■ Task requirements ■
Transcribe the stretch from "It’s strange, coming" through "it once did." in the review of "Vinyl" word for word.

■ Exercise text ■
————

"Vinyl" falls short: Too many cooks and too much noise override the spirit of the era

The ambitious new Martin Scorsese-produced HBO series can't quite keep its many threads in order

Published February 12, 2016 11:00PM (EST)

Bobby Cannavale and Olivia Wilde in "Vinyl"   (HBO)
Bobby Cannavale and Olivia Wilde in "Vinyl" (HBO)

The first thing that’s wrong about “Vinyl,” HBO’s new drama about the music industry in the ‘70s, is that the music doesn’t feel important. The two-hour premiere debuting Sunday night pivots around an underground rock show in the Mercer Arts Center—a location, if you know your music venue history, that was both the home of some of New York’s first proto-punk concerts and collapsed with no warning in the summer of 1973. As is to be expected from a pilot that is filmed by Martin Scorsese, it’s a beautiful concert—crowded, electric, dynamic. Scorsese singles out moments for slow motion gyration, and puts lead Richie (Bobby Cannavale) in the center, somewhere between cocaine-fueled blowout and music-driven ecstasy.

But it feels detached from what makes music powerful, which is so much more than spectacle and noise. “Vinyl” is curious about what has brought these hordes of young people to the concert, and so is Richie, the record label exec who is just about beginning to be washed-up. But the show concludes, through an impersonal rummaging through the shadowy basement and darkened corners of the venue, that the people are there for exotic release, whether that is dressing up in drag, getting a blow job at the bottom of the stairs, or running around topless, smeared with glitter. It’s surface-level, and maybe an expression of the long-repressed id of the American populace, which is part of the story of “Vinyl’s" predecessor “Mad Men.” But it feels empty; the concert, depicted as magnetically drawing Richie, from snorting cocaine in his car, and a swath of kids from lower Manhattan, doesn’t have the intimacy and power of any iteration of rock ‘n’ roll, whether that’s Elvis Presley or the New York Dolls. “Vinyl” should be about music as a galvanizing force—the animating force of a still-glorified subculture, the rock scene of the ‘70s. Instead music feels like a tacked-on element of the show, a byproduct of the drugs and sex and glitter.

It’s strange, coming from Scorsese, who has excelled at combining filmmaking with music. But in “Vinyl,” what Scorsese brings to the narrative is an interest in the lead character’s immigrant identity and overwrought masculinity, the type of thing that defines nearly his entire body of work. The pilot introduces Richie Finestra, a self-described “guinea,” a self-made music executive who is about to sell his imprint, American Century, to a German record label. In a touch that is a far too easy nod to Scorsese’s earlier (and much better) work “Goodfellas,” Richie voice-over-narrates the premiere, or at least some of it, explaining a little bit of why he’s at the crossroads he is. He’s a recovering addict with a wife and two kids in Greenwich, at the head of a legacy label that doesn’t quite have the brand of quality it once did.

————

Chart-based quiz items

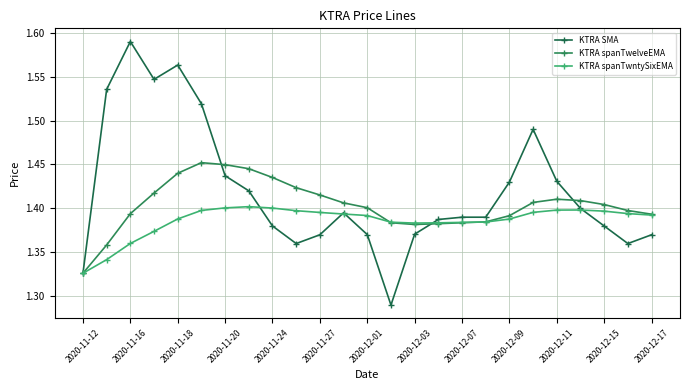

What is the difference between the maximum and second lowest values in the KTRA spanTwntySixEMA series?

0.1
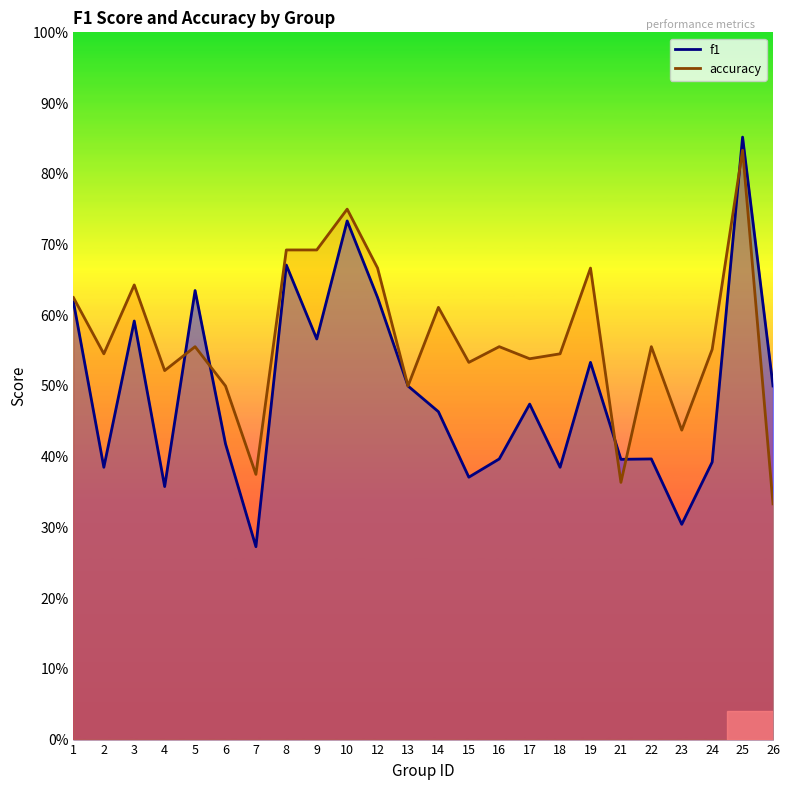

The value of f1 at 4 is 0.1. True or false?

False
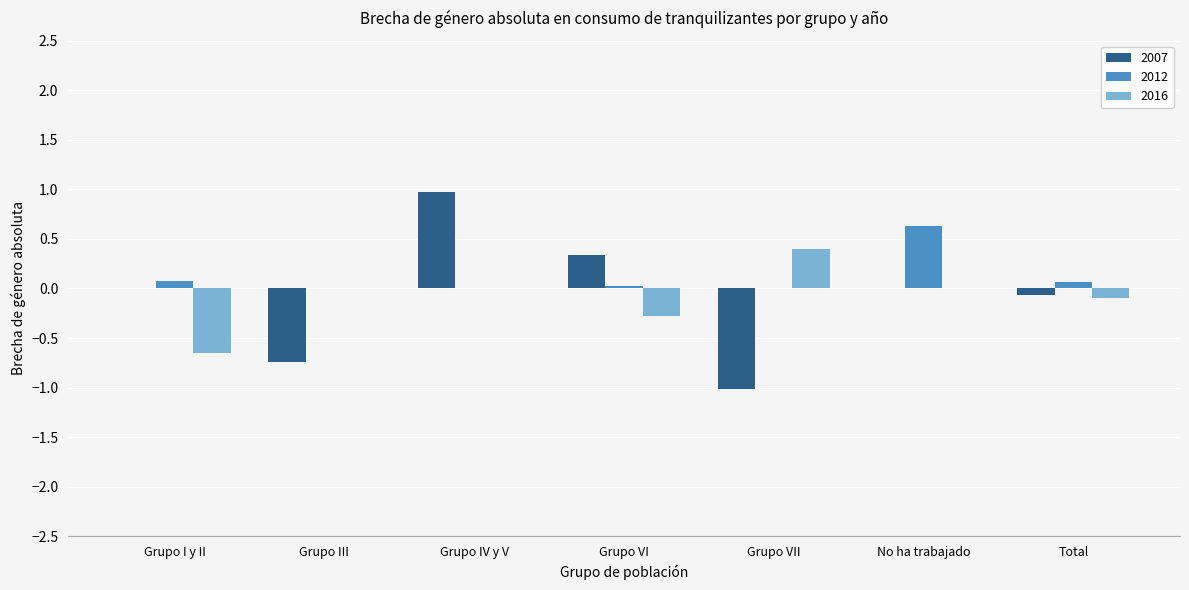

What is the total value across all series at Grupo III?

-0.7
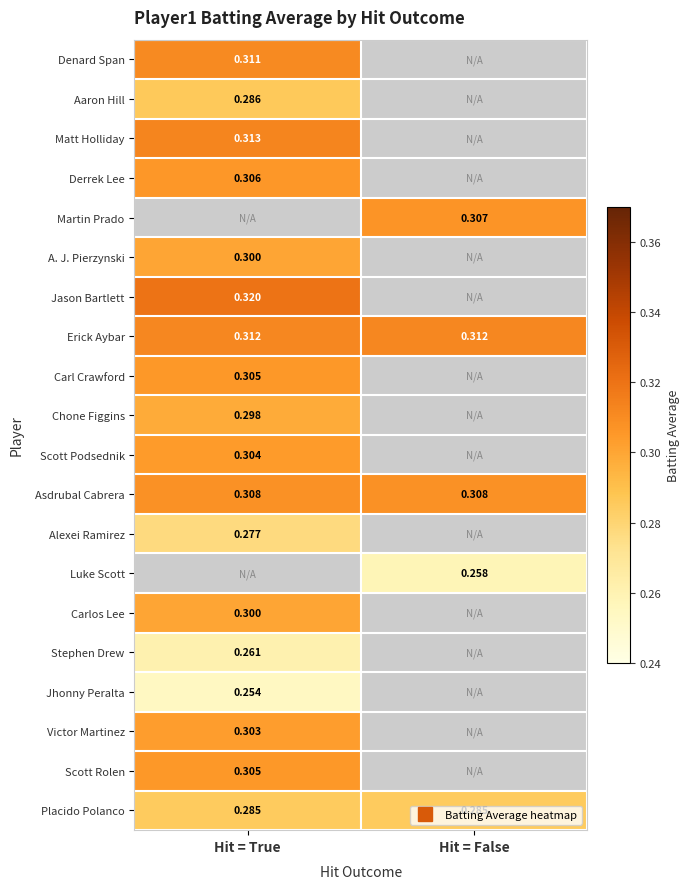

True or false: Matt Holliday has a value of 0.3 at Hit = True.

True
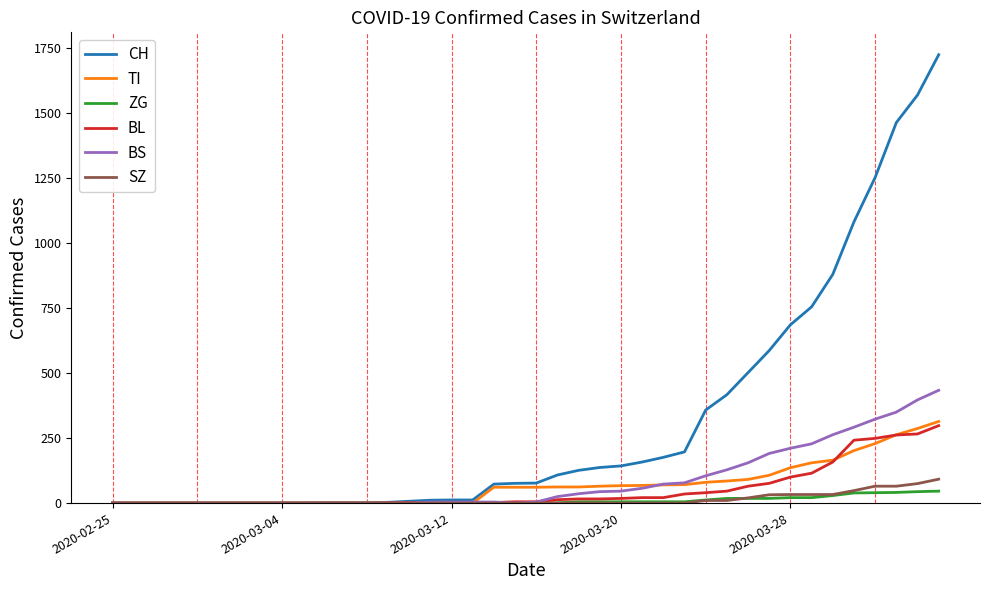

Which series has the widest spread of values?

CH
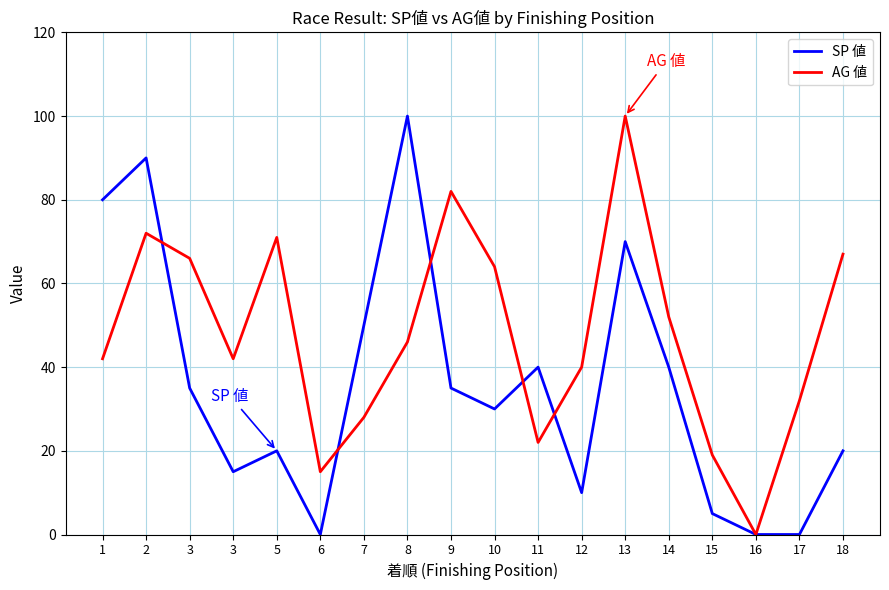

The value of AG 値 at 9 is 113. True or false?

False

————

■ Solution ■
It’s strange, coming from Scorsese, who has excelled at combining filmmaking with music. But in “Vinyl,” what Scorsese brings to the narrative is an interest in the lead character’s immigrant identity and overwrought masculinity, the type of thing that defines nearly his entire body of work. The pilot introduces Richie Finestra, a self-described “guinea,” a self-made music executive who is about to sell his imprint, American Century, to a German record label. In a touch that is a far too easy nod to Scorsese’s earlier (and much better) work “Goodfellas,” Richie voice-over-narrates the premiere, or at least some of it, explaining a little bit of why he’s at the crossroads he is. He’s a recovering addict with a wife and two kids in Greenwich, at the head of a legacy label that doesn’t quite have the brand of quality it once did.